• [Selected extract]:
Welcome to Research magazine’s Advisor Hall of Fame, now in its 20th year. This eagerly anticipated annual feature has become a benchmark of excellence in our industry and an example to all of the rewards that result from effort and integrity.
Candidates who pass our rigorous screens have served a minimum of 15 years in the industry, have acquired substantial assets under management, demonstrate superior client service and have earned recognition from their peers and the broader community for the honor they reflect on their profession.
Finding the nation’s finest financial advisors is made possible by the wisdom and discernment of our panel of four distinguished judges (named on the last page of this article). Their discriminating judgment has enriched our Hall of Fame with five extraordinary new members. With no further ado, here are their stories.
John (Jeff) Erdmann III
Managing Director Merrill Lynch’s Private Banking and Investment Group
Career Began: 1985
Home Base: Greenwich, Conn.

Stored data entries:
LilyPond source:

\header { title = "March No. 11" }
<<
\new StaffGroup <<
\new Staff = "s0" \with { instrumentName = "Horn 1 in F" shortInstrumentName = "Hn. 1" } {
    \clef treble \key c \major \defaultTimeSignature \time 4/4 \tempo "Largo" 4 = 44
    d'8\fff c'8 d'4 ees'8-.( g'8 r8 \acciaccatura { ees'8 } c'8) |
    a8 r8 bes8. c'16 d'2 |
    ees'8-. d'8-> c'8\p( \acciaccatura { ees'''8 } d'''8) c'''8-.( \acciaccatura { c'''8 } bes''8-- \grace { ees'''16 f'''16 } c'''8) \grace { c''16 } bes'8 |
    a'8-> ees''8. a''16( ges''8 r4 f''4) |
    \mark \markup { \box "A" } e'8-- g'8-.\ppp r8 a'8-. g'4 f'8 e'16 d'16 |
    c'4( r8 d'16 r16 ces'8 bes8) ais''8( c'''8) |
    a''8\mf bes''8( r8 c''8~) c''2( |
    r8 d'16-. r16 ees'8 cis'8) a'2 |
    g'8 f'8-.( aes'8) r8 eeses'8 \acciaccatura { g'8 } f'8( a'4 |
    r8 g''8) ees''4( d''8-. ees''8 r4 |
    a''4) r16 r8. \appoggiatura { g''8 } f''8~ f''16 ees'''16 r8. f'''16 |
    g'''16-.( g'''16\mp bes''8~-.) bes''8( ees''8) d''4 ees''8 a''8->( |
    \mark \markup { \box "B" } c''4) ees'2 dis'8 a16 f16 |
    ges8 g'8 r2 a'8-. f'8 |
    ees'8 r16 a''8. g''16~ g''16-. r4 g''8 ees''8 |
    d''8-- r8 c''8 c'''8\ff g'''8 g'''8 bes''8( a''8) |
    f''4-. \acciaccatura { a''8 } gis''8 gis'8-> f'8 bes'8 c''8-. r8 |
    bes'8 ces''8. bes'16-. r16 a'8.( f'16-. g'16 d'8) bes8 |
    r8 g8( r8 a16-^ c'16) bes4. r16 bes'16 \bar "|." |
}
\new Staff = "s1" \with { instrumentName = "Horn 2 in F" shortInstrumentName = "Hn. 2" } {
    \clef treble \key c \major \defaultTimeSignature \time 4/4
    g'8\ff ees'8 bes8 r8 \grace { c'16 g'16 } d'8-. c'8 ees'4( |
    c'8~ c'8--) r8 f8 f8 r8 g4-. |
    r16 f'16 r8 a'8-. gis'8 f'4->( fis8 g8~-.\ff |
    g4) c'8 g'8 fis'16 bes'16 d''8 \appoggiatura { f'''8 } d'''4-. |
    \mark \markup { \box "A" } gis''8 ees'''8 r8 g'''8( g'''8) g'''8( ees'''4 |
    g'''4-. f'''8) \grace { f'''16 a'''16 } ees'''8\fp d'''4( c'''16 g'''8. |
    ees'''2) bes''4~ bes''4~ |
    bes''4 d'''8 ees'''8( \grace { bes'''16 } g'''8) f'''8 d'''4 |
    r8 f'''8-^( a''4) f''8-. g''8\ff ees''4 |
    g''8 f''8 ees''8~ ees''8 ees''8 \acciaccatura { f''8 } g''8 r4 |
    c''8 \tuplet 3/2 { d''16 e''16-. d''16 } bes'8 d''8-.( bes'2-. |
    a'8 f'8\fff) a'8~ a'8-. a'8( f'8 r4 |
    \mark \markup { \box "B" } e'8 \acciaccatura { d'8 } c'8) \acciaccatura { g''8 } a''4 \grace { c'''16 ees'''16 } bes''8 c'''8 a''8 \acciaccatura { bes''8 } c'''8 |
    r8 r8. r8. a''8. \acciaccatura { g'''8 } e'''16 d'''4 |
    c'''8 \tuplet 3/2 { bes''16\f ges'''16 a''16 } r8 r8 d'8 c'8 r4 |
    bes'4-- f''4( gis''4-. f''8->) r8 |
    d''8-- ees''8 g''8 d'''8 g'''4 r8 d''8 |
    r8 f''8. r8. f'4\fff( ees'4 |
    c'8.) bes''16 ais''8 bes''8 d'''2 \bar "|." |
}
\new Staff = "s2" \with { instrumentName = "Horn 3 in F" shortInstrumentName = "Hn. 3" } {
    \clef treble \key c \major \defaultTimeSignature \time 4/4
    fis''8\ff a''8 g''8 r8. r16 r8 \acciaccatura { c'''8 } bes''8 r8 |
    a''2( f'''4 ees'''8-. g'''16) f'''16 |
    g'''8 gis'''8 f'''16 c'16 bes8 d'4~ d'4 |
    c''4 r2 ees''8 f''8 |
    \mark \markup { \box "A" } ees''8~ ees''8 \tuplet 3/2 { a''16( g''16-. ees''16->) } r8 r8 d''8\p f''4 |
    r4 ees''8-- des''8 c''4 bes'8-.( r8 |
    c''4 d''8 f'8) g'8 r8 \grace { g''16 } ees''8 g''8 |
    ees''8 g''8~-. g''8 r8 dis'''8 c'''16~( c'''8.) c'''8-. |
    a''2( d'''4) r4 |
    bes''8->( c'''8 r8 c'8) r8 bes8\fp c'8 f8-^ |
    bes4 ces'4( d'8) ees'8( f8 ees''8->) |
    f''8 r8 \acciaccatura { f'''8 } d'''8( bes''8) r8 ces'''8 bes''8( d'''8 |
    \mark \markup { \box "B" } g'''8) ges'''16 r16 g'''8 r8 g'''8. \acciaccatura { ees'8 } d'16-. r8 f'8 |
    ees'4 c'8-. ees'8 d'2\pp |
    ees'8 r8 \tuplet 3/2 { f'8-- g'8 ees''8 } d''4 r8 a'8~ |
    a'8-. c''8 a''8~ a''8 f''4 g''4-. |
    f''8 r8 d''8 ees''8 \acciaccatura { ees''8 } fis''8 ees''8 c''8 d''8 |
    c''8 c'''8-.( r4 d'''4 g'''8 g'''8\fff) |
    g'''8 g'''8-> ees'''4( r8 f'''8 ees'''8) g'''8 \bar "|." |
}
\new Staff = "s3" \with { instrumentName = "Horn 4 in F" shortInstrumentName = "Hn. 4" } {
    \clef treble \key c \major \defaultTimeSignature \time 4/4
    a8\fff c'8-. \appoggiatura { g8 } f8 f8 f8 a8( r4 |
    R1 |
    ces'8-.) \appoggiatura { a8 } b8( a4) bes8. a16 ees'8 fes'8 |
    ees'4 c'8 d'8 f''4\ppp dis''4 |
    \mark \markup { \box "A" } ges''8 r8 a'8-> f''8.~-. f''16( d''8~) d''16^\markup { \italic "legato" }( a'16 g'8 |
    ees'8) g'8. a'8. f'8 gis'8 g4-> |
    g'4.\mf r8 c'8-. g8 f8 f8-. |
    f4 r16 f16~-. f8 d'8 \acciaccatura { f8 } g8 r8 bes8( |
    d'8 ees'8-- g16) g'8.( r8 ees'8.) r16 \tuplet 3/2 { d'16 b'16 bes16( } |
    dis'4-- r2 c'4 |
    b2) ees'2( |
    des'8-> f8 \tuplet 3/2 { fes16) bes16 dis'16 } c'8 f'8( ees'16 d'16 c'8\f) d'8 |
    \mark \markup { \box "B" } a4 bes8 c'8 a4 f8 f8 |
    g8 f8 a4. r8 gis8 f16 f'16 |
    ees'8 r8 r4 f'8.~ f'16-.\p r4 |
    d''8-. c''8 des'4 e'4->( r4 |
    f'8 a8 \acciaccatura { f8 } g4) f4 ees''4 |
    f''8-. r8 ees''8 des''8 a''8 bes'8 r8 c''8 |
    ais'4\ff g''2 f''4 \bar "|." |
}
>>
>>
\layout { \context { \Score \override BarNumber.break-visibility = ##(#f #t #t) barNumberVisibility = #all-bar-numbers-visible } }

• [Set of tasks]:
(1) Update the Hall of Fame introduction, starting at "Finding the nation’s" and ending at "Base: Greenwich, Conn.", with "Greenwich" replaced by "Stamford".
(2) Answer these questions from the Hall of Fame introduction:
(a) What year is the Advisor Hall of Fame now in?
(b) What minimum number of years in the industry have candidates served?
(c) In what year did John (Jeff) Erdmann III's career begin?
The records were taken from a different source than the text.

• [Exercise responses]:
(1)
Finding the nation’s finest financial advisors is made possible by the wisdom and discernment of our panel of four distinguished judges (named on the last page of this article). Their discriminating judgment has enriched our Hall of Fame with five extraordinary new members. With no further ado, here are their stories.
John (Jeff) Erdmann III
Managing Director Merrill Lynch’s Private Banking and Investment Group
Career Began: 1985
Home Base: Stamford, Conn.

(2)
(a) Its 20th year.
(b) 15 years.
(c) 1985.